I've wrote a little recent about Sitecore Azure PaaS and using Azure's DocumentDB MongoDB API. If you're enough to use it, there is one more interesting but easy issue to overcome. You have to modify Sitecore to connect to MongoDB over SSL.
Error: Target Machine Actively Refused Connection
By default Sitecore's MongoDB driver does use an encrypted connection. Azure's DocumentDB (and there MongoDB API) only work with encrypted connections. So when you try to connect out-of-the-box say with Sitecore 7.x or 8.x you'll get errors.
Enabled SSL In MongoDB
Sitecore, you are so beautiful. Your pipeline-based architecture is here to save us yet again. The MongoDB Driver configuration pipeline is found at /configuration/sitecore/pipelines/updateMongoDriverSettings.
At Fishtank, this is the config file we use to enable an SSL connection to DocumentDB.
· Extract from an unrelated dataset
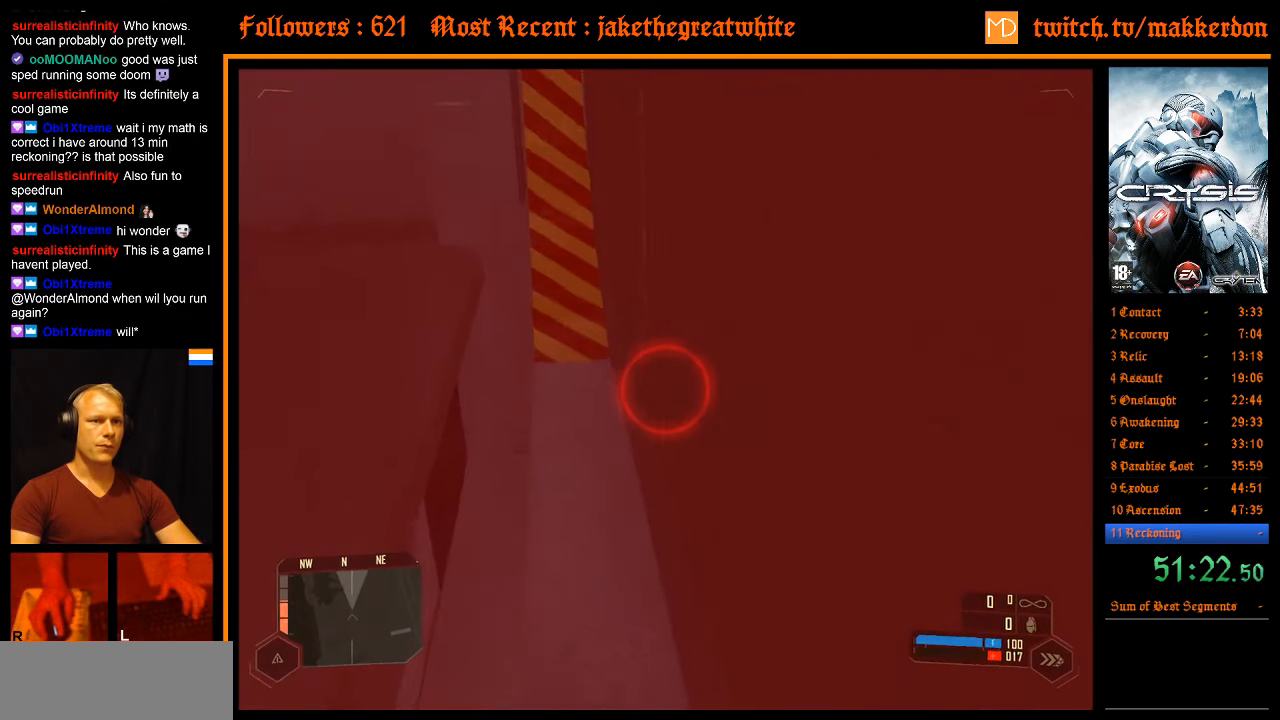
{"keys": ["w"], "mouse": [], "events": []}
<configuration xmlns:patch="http://www.sitecore.net/xmlconfig/">
<sitecore>
<pipelines>
<updateMongoDriverSettings>
<processor type="Fishtank.Pipelines.MongoDBConfiguration.EnableAzureSSL,Fishtank.Pipelines.MongoDBConfiguration" />
</updateMongoDriverSettings>
</pipelines>
</sitecore>
</configuration>
And here is the code for the pipeline.
using Sitecore.Analytics.Pipelines.UpdateMongoDriverSettings;
using MongoDB.Driver;
using System.Security.Authentication;
namespace Fishtank.Pipelines.MongoDBConfiguration
{
public class EnableAzureSSL : UpdateMongoDriverSettingsProcessor
{
public override void UpdateSettings(UpdateMongoDriverSettingsArgs args)
{
if (args?.MongoSettings == null) return;
args.MongoSettings.UseSsl = true;
args.MongoSettings.VerifySslCertificate = false;
args.MongoSettings.SslSettings = new SslSettings
{
EnabledSslProtocols = SslProtocols.Tls12
};
}
}
}
Install Into Sitecore Via Package
If you're standing up a net-new Sitecore PaaS instance on Azure, the easiest way to get this change in (especially if you're just experimenting) is to use Sitecore's default package installer.
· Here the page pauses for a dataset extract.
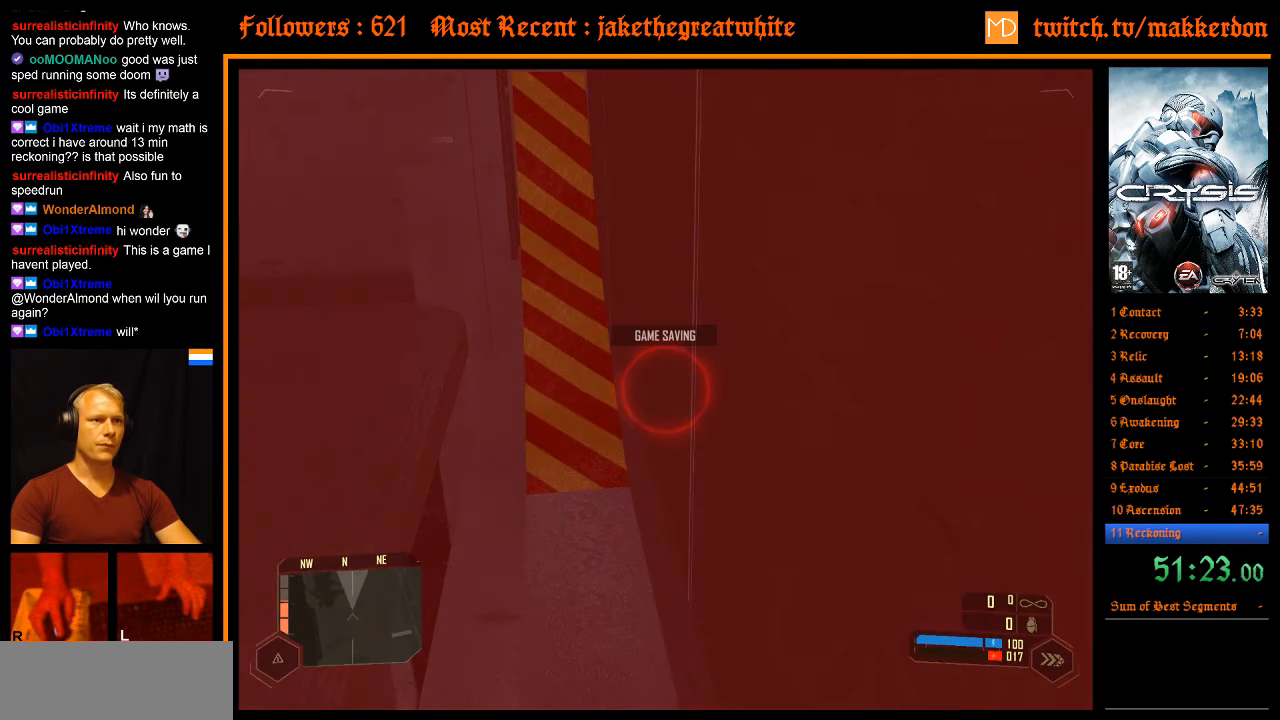
{"keys": [], "mouse": [], "events": [[467, "w", "up"]]}
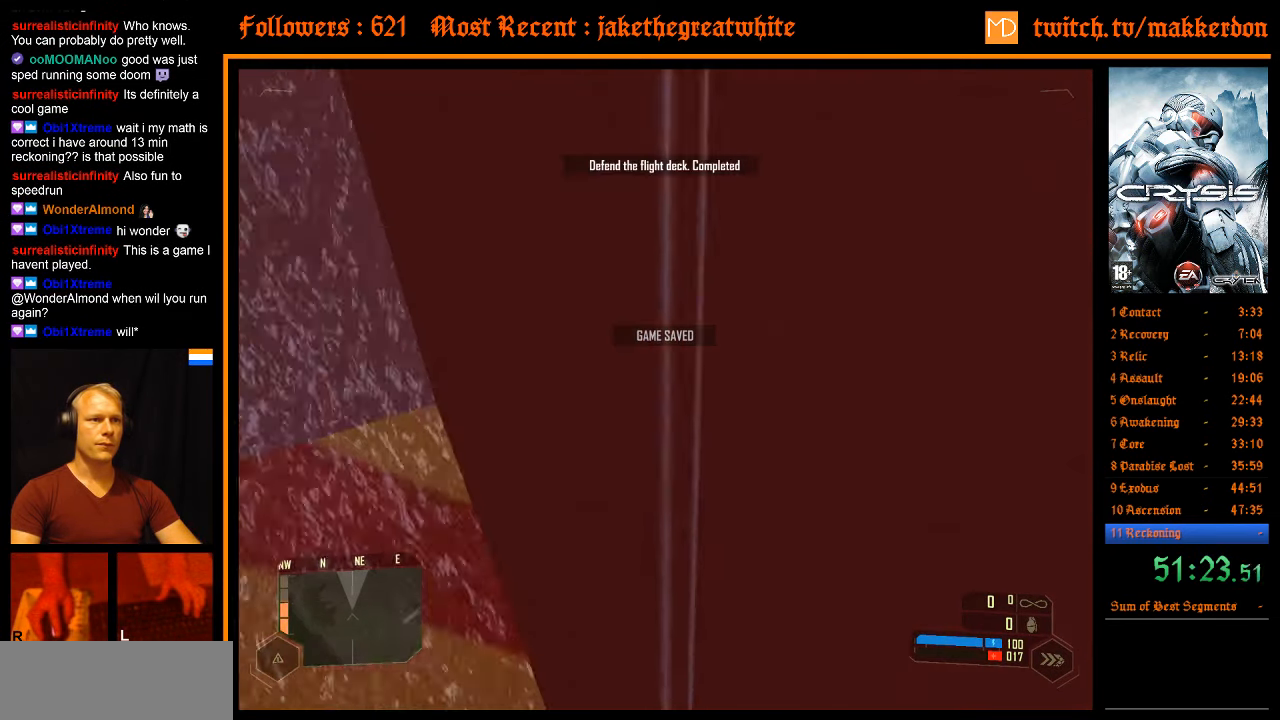
{"keys": [], "mouse": [], "events": []}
Installing the package below will drop a standalone assembly and supporting config into the appropriate folders:
Download: ForceSSLForMongoDB-0.1.zip
Summary
DocumentDB forces a secure connection. This makes a lot of sense. When MongoDB hosted on-prem it can be unencrypted because it's behind a firewall. But DocumentDB is a service that by definition will live external to your infrastruct1ure (virtually defined or hybrid networks aside) so it makes sense to force encryption. If you hit this hiccup, hopefully this helps shortcut the problem for you. Thanks!